We are subject to the risks typically related to the development of new drug
product candidates, and we may encounter unforeseen expenses, difficulties,
complications, delays and other unknown factors that may adversely affect our
business. Despite our implementation of a new development plan for STS101, such
plan may change, which could significantly change the costs and timing
associated with its development of STS101 and our operations. Furthermore, our
operating plans may change in the future, and we will continue to require
additional capital to meet operational needs and capital requirements associated
with such operating plans. If we raise additional funds by issuing equity
securities, our stockholders may experience dilution. Any debt financing into
which we enter may impose upon us covenants that restrict our operations,
including limitations on our ability to incur liens or additional debt, pay
dividends, repurchase our common stock, make certain investments or engage in
certain merger, consolidation or asset sale transactions. For example, the Loan
Agreement contained many of these restrictions. Any debt financing or additional
equity that we raise may contain terms that are not favorable to us or our
stockholders.
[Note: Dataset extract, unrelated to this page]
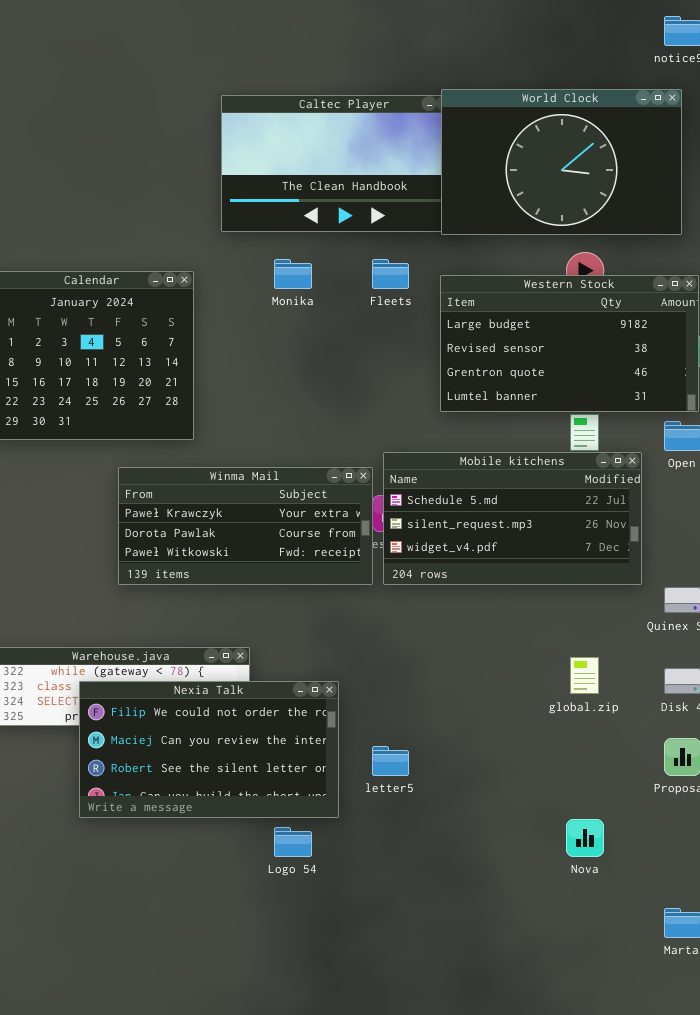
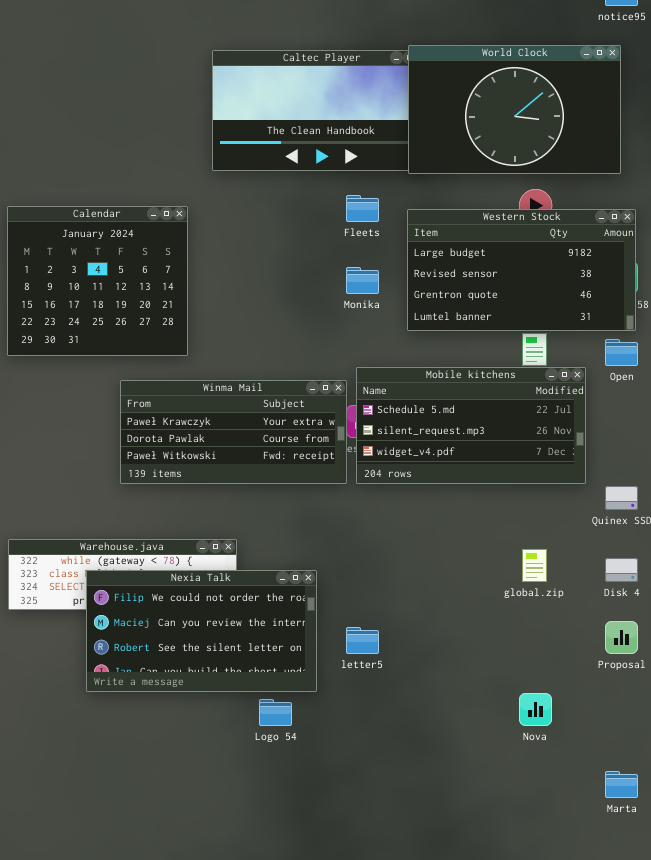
Monika: [274,259,312,289] -> [346,267,379,294], moved

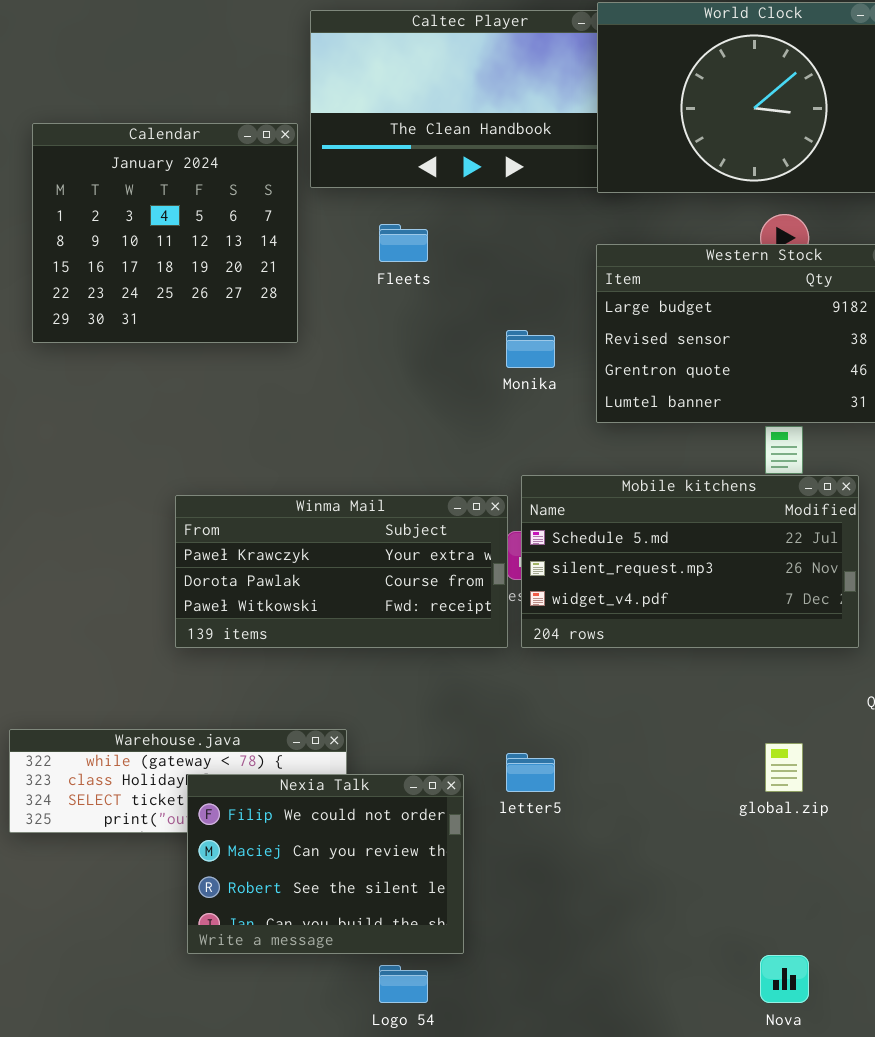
Fleets: [346,195,379,222] -> [379,224,428,262], moved
Calendar: [7,206,188,356] -> [32,123,298,343], moved
Nexia Talk: [86,570,317,692] -> [187,774,464,954], resized
letter5: [346,627,379,654] -> [506,753,555,792], moved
If we are unable to raise additional funds when needed, we may be
required to delay, reduce, or terminate our development program and clinical
trials. We may also be required to sell or license to others rights to STS101 in
certain territories or indications that we would prefer to develop and
commercialize ourselves. Adequate additional funding may not be available to us
on acceptable terms or at all. See "Risk Factors" for additional risks
associated with our substantial capital requirements.